Luego de 30 años, el FMI cierra acuerdo con el Gobierno de Surinam
World Bank launches first country partnership strategy in Suriname in 30 years
The World Bank Group’s board of executive directors has discussed a new country partnership strategy (CPS) for Suriname for 2015-2018. This is the first comprehensive strategy in 30 years.
The new strategy proposes a lending program of about US$60 million to support Suriname’s efforts in leveraging and sustaining its economic growth through greater social inclusiveness and economic diversification.
“Economic growth in the last decade has been strong, but highly dependent on the mining sector. This Country Partnership Strategy and our collaboration with the World Bank Group and other renowned international financial institutions will support our efforts for more sustainable growth, with better opportunities for all,” said Suriname’s Governor of the Central Bank, Gillmore Hoefdraad.
Over the last decade, Suriname has emerged as one of the Caribbean’s best performers in terms of economic growth. However, 30 percent of exports and employment are linked to the extraction, processing and trading of gold, oil and bauxite. In addition, the country is highly vulnerable to climate change and the rise in sea levels.
“While Suriname has recorded an average growth of 4.4 percent between 2000 and 2012, poverty remains prevalent, especially in the interior areas, and development progress is highly vulnerable to climatic disasters,” said Sophie Sirtaine, World Bank Country Director for the Caribbean.”
“This renewed partnership reflects a common effort to boost an inclusive private sector growth and build climate resilience,” she added.
Guided by the priorities of the government’s national development plan, the World Bank Group’s two main areas of support are:
• Improving the business climate by reducing the time needed for an entrepreneur to clear customs, improving access to finance through simplified business regulation and procedures, as well as adopting modern standards for financial reporting transparency.
• In the extractive industries sector, the WBG will focus on disseminating good practices in the areas of transparency, benefit sharing and environment and social impact. While in the agribusiness sector, the WBG will focus on improving environment standards and quality of production.
• Reducing vulnerability to climate change related floods by adopting a comprehensive flood risk management plan focused on the northern coast of Paramaribo, which is highly exposed to floods and erosion. The Government has taken some important risk reduction measures and is looking to scale up its intervention to protect the banks of the Suriname’s river along the city of Paramaribo and improve its urban drainage system. In addition, the WBG will also assist Suriname in better managing the financial cost of natural disasters, for instance through the possibility of participating in the Caribbean Catastrophe Risk Insurance Facility (CCRIF).
As a cross-cutting theme, the country partnership strategy also aims to improve the country’s capacity to measure and analyze data on poverty and gender for informed policy making.

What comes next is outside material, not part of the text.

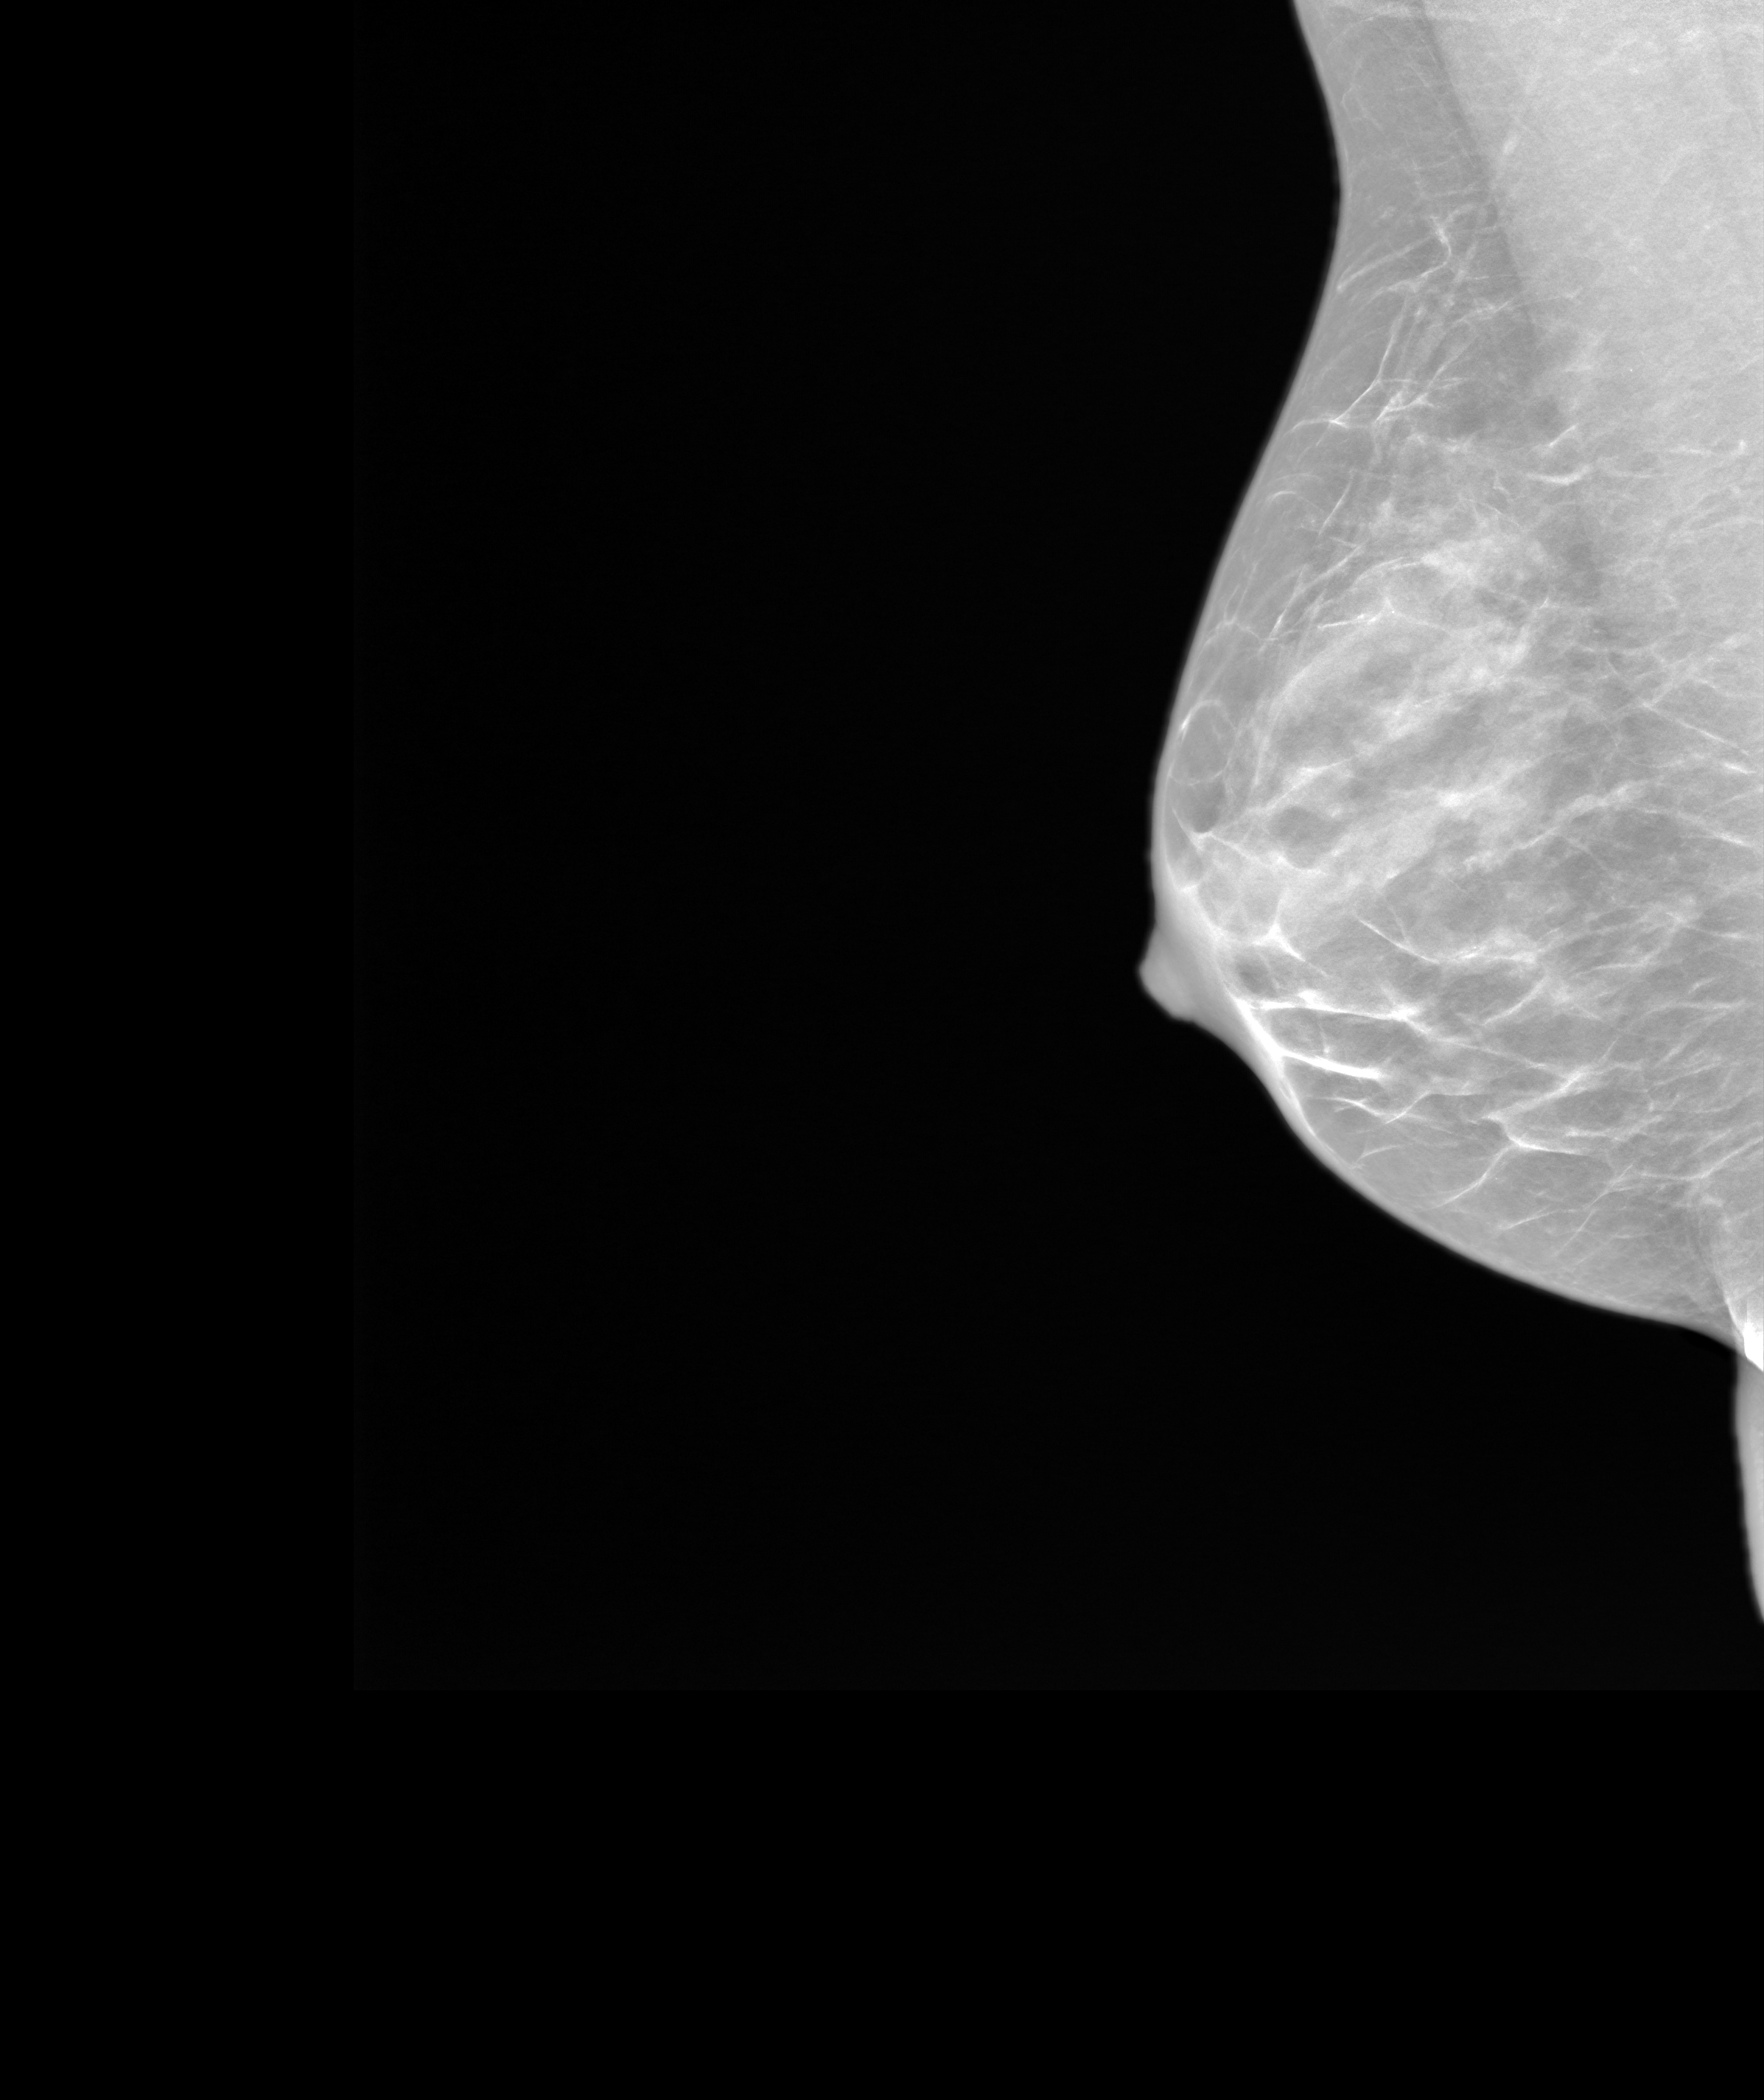
Annual screening mammography examination. Patient aged 49 years (female).
Image type: synthesized 2-D view from tomosynthesis. Breast: right. Projection: MLO view.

In partnership with the ministry of finance and other donors, the Bank will work with the Bureau of Statistics of Suriname to conduct a comprehensive poverty and gender diagnostic.
The CPS lays out the WBG partnership program with Suriname, jointly prepared by the government of Suriname and the World Bank Group, comprised by the World Bank, the International Finance Corporation (IFC), and the Multilateral Investment Guarantee Agency (MIGA).
The World Bank Group’s International Finance Corporation (IFC), the largest global development institution focused exclusively on the private sector, is currently supporting the establishment of Suriname’s first credit reporting system to increase access to finance for underserved borrowers and small businesses. In mid-2012 IFC provided a trade financing credit line of up to US$5 million to boost Surinaamsche Bank’s international trade business. IFC is currently actively exploring investment and advisory opportunities in Suriname.
“IFC stands ready to be a partner for Suriname’s private sector, with the aim of supporting the country’s competitiveness and improving the business climate,” said Jun Zhang, IFC senior manager for the Caribbean. “IFC will focus on developing market opportunities in the financial sector, agribusiness and mining, as well as public-private partnerships.”
This partnership was developed in close partnership with the Surinamese government and in consultation with key private sector, academia, parliament, civil society and external development partners.